Saved data entries
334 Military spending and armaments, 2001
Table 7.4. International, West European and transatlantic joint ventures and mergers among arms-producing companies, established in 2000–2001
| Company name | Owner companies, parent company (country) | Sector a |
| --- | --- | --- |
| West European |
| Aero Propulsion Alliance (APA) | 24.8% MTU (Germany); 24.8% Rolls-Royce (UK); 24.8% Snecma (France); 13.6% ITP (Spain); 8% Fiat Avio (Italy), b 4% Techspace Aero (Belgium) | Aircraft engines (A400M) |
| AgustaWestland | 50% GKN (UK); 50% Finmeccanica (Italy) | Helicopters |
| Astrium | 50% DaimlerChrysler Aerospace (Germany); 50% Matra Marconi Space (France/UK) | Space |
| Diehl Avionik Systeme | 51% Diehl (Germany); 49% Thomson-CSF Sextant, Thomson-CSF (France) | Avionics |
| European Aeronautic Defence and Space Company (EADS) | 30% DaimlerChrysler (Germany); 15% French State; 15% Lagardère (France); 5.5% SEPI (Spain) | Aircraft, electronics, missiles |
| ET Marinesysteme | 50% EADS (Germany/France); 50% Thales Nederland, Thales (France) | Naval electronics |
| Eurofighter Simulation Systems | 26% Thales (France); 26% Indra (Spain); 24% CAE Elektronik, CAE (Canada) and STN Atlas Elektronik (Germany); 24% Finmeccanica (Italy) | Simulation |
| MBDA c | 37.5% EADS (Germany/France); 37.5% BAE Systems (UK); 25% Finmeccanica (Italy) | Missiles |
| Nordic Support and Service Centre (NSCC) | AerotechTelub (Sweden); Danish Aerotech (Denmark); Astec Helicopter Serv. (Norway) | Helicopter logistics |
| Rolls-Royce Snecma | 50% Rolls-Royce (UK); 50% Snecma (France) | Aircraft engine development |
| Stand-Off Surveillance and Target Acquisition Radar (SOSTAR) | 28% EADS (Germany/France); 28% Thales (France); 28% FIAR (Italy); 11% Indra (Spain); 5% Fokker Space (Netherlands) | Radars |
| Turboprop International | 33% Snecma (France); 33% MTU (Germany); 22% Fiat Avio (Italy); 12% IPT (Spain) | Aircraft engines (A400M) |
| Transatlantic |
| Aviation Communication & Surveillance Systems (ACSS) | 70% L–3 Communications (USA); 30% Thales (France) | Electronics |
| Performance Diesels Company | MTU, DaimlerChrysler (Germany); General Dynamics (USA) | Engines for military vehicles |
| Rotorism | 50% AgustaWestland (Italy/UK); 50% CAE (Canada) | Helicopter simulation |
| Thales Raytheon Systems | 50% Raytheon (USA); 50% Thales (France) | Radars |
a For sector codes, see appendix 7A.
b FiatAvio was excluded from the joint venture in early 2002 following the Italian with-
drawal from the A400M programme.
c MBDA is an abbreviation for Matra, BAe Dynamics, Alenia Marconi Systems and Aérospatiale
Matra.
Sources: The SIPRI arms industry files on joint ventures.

| EXERCISE DIRECTIONS |
The records above are to be output in full and without error.

| RESPONSE BELOW |
334 Military spending and armaments, 2001
Table 7.4. International, West European and transatlantic joint ventures and mergers among arms-producing companies, established in 2000–2001
| Company name | Owner companies, parent company (country) | Sector a |
| --- | --- | --- |
| West European |
| Aero Propulsion Alliance (APA) | 24.8% MTU (Germany); 24.8% Rolls-Royce (UK); 24.8% Snecma (France); 13.6% ITP (Spain); 8% Fiat Avio (Italy), b 4% Techspace Aero (Belgium) | Aircraft engines (A400M) |
| AgustaWestland | 50% GKN (UK); 50% Finmeccanica (Italy) | Helicopters |
| Astrium | 50% DaimlerChrysler Aerospace (Germany); 50% Matra Marconi Space (France/UK) | Space |
| Diehl Avionik Systeme | 51% Diehl (Germany); 49% Thomson-CSF Sextant, Thomson-CSF (France) | Avionics |
| European Aeronautic Defence and Space Company (EADS) | 30% DaimlerChrysler (Germany); 15% French State; 15% Lagardère (France); 5.5% SEPI (Spain) | Aircraft, electronics, missiles |
| ET Marinesysteme | 50% EADS (Germany/France); 50% Thales Nederland, Thales (France) | Naval electronics |
| Eurofighter Simulation Systems | 26% Thales (France); 26% Indra (Spain); 24% CAE Elektronik, CAE (Canada) and STN Atlas Elektronik (Germany); 24% Finmeccanica (Italy) | Simulation |
| MBDA c | 37.5% EADS (Germany/France); 37.5% BAE Systems (UK); 25% Finmeccanica (Italy) | Missiles |
| Nordic Support and Service Centre (NSCC) | AerotechTelub (Sweden); Danish Aerotech (Denmark); Astec Helicopter Serv. (Norway) | Helicopter logistics |
| Rolls-Royce Snecma | 50% Rolls-Royce (UK); 50% Snecma (France) | Aircraft engine development |
| Stand-Off Surveillance and Target Acquisition Radar (SOSTAR) | 28% EADS (Germany/France); 28% Thales (France); 28% FIAR (Italy); 11% Indra (Spain); 5% Fokker Space (Netherlands) | Radars |
| Turboprop International | 33% Snecma (France); 33% MTU (Germany); 22% Fiat Avio (Italy); 12% IPT (Spain) | Aircraft engines (A400M) |
| Transatlantic |
| Aviation Communication & Surveillance Systems (ACSS) | 70% L–3 Communications (USA); 30% Thales (France) | Electronics |
| Performance Diesels Company | MTU, DaimlerChrysler (Germany); General Dynamics (USA) | Engines for military vehicles |
| Rotorism | 50% AgustaWestland (Italy/UK); 50% CAE (Canada) | Helicopter simulation |
| Thales Raytheon Systems | 50% Raytheon (USA); 50% Thales (France) | Radars |
a For sector codes, see appendix 7A.
b FiatAvio was excluded from the joint venture in early 2002 following the Italian with-
drawal from the A400M programme.
c MBDA is an abbreviation for Matra, BAe Dynamics, Alenia Marconi Systems and Aérospatiale
Matra.
Sources: The SIPRI arms industry files on joint ventures.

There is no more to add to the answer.